The Arduino-Pico core includes ported versions of the basic Arduino Keyboard
, Mouse
and Joystick
libraries. These libraries allow you to emulate a keyboard, a gamepad or mouse (or all together) with the Pico in your sketches. These libraries only are available when using the built-in USB, not the Adafruit library.
See the examples and Arduino Reference at https://www.arduino.cc/reference/en/language/functions/usb/keyboard/ and https://www.arduino.cc/reference/en/language/functions/usb/mouse
HID Polling IntervalBy default, HID devices will request to be polled every 10ms (i.e. 100x per second). If you have a higher performance need, you can override this value by creating a global variable in your main application, set to the polling period:
int usb_hid_poll_interval = 1; // Set HID poll interval to 1ms (1kHz) void setup() { .... }Adafruit TinyUSB Arduino Support
Examples are provided in the Adafruit_TinyUSB_Arduino for the more advanced USB stack.

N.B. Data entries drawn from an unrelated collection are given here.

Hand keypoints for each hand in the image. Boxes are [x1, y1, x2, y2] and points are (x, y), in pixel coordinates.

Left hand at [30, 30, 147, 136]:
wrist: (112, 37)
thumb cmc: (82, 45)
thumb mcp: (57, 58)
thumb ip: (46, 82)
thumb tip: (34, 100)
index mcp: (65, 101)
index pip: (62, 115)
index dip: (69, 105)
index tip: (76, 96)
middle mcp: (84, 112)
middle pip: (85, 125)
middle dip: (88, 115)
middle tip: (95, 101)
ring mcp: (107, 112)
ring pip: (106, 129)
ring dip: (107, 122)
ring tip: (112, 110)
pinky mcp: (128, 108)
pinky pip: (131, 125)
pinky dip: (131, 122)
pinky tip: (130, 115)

To use Serial with TinyUSB, you must include the TinyUSB header in your sketch to avoid a compile error.
#include <Adafruit_TinyUSB.h>
If you need to be compatible with the other USB stack, you can use an ifdef:
#ifdef USE_TINYUSB #include <Adafruit_TinyUSB.h> #endif
Also, this stack requires sketches to manually call Serial.begin(115200)
to enable the USB serial port and automatic sketch upload from the IDE. If a sketch is run without this command in setup()

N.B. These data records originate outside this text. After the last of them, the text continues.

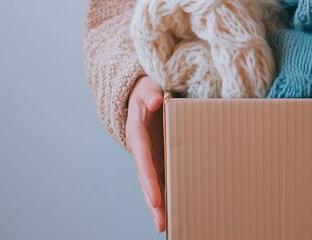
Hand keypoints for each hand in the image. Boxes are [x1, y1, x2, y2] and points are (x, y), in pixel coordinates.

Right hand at [126, 75, 165, 232]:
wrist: (145, 92)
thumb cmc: (147, 89)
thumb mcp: (147, 87)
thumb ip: (150, 93)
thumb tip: (156, 99)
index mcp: (138, 132)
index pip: (143, 159)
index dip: (149, 178)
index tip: (155, 198)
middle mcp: (142, 149)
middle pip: (146, 178)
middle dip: (153, 200)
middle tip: (161, 221)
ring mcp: (151, 154)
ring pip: (153, 182)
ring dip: (158, 204)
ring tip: (165, 225)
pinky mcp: (159, 156)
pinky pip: (162, 176)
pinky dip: (166, 193)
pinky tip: (174, 210)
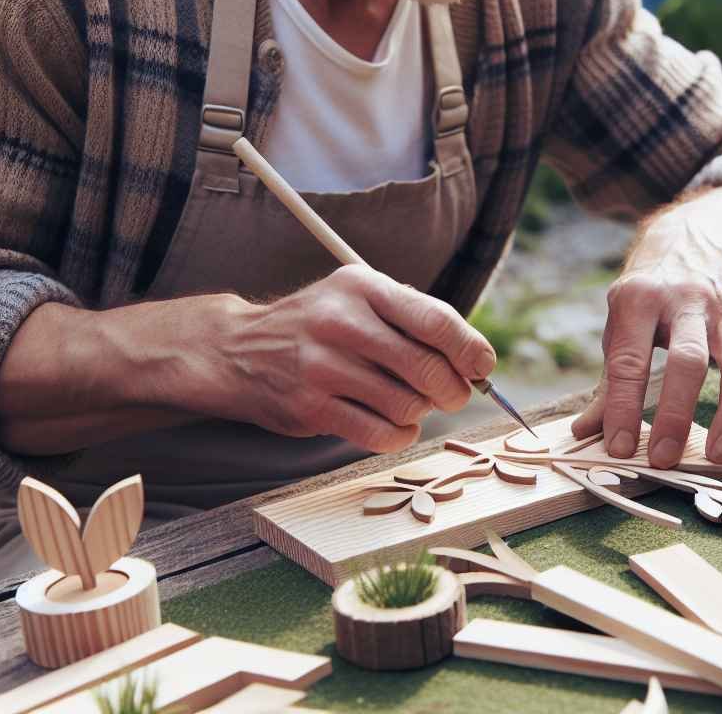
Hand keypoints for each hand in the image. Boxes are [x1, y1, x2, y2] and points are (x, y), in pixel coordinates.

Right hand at [173, 265, 495, 453]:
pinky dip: (400, 435)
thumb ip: (413, 318)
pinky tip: (395, 424)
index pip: (436, 320)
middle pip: (427, 367)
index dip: (471, 349)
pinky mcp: (311, 407)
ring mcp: (324, 366)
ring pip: (408, 405)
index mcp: (363, 286)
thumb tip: (476, 359)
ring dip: (422, 412)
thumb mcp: (359, 297)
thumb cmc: (319, 324)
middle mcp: (343, 322)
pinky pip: (381, 433)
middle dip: (454, 389)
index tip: (483, 366)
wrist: (238, 349)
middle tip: (455, 394)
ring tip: (413, 403)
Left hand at [572, 189, 721, 467]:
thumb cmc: (650, 294)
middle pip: (688, 361)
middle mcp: (688, 301)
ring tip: (717, 457)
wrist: (700, 241)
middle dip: (674, 415)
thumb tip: (585, 431)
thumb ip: (610, 378)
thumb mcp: (621, 319)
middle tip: (663, 459)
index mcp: (640, 299)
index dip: (623, 408)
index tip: (618, 447)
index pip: (630, 360)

, the user will need to use the standard “hold BOOTSEL and plug in USB” method to enter program upload mode.
The Adafruit TinyUSB’s configuration header for RP2040 devices is stored in libraries/Adafruit_TinyUSB_Arduino/src/arduino/ports/rp2040/tusb_config_rp2040.h
(here).
In some cases it is important to know what TinyUSB is configured with. For example, by having set
#define CFG_TUD_CDC 1 #define CFG_TUD_MSC 1 #define CFG_TUD_HID 1 #define CFG_TUD_MIDI 1 #define CFG_TUD_VENDOR 1
this configuration file defines the maximum number of USB CDC (serial) devices as 1. Hence, the example sketch cdc_multi.ino that is delivered with the library will not work, it will only create one USB CDC device instead of two. It will however work when the above CFG_TUD_CDC
macro is defined to 2 instead of 1.
To do such a modification when using the Arduino IDE, the file can be locally modified in the Arduino core’s package files. The base path can be found per this article, then navigate further to the packages/rp2040/hardware/rp2040/<core version>/libraries/Adafruit_TinyUSB_Arduino
folder to find the Adafruit TinyUSB library.

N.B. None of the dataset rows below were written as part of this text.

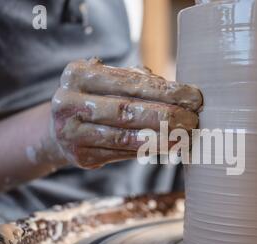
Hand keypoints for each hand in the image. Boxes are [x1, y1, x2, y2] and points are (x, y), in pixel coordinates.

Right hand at [51, 58, 202, 168]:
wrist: (62, 128)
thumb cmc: (97, 99)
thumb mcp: (109, 81)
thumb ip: (138, 81)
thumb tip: (180, 93)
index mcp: (77, 74)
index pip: (129, 83)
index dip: (165, 91)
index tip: (194, 97)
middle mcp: (67, 102)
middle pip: (126, 110)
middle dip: (166, 115)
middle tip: (193, 119)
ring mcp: (70, 132)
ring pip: (124, 136)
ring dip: (161, 137)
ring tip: (186, 135)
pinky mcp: (80, 157)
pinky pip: (121, 154)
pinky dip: (148, 150)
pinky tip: (169, 147)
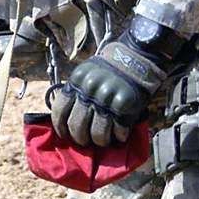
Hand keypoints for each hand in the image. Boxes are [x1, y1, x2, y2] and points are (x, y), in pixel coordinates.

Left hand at [49, 17, 180, 146]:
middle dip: (80, 138)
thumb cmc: (111, 69)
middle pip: (77, 125)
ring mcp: (107, 97)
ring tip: (103, 142)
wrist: (138, 56)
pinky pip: (118, 129)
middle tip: (85, 142)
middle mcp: (89, 89)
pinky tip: (120, 135)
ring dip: (100, 141)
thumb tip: (67, 119)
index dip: (61, 127)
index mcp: (77, 80)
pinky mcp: (125, 104)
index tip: (65, 135)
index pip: (60, 109)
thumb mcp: (87, 74)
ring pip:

When using PlatformIO, one can also make use of the feature that TinyUSB allows redirecting the configuration file to another one if a certain macro is set.
#ifdef CFG_TUSB_CONFIG_FILE #include CFG_TUSB_CONFIG_FILE #else #include "tusb_config.h" #endif
And as such, in the platformio.ini
of the project, one can add
build_flags = -DUSE_TINYUSB -DCFG_TUSB_CONFIG_FILE=\"custom_tusb_config.h\" -Iinclude/
and further add create the file include/custom_tusb_config.h
as a copy of the original tusb_config_rp2040.h
but with the needed modifications.
Note: Some configuration file changes have no effect because upper levels of the library don’t properly support them. In particular, even though the maximum number of HID devices can be set to 2, and two Adafruit_USBD_HID
can be created, it will not cause two HID devices to actually show up, because of code limitations.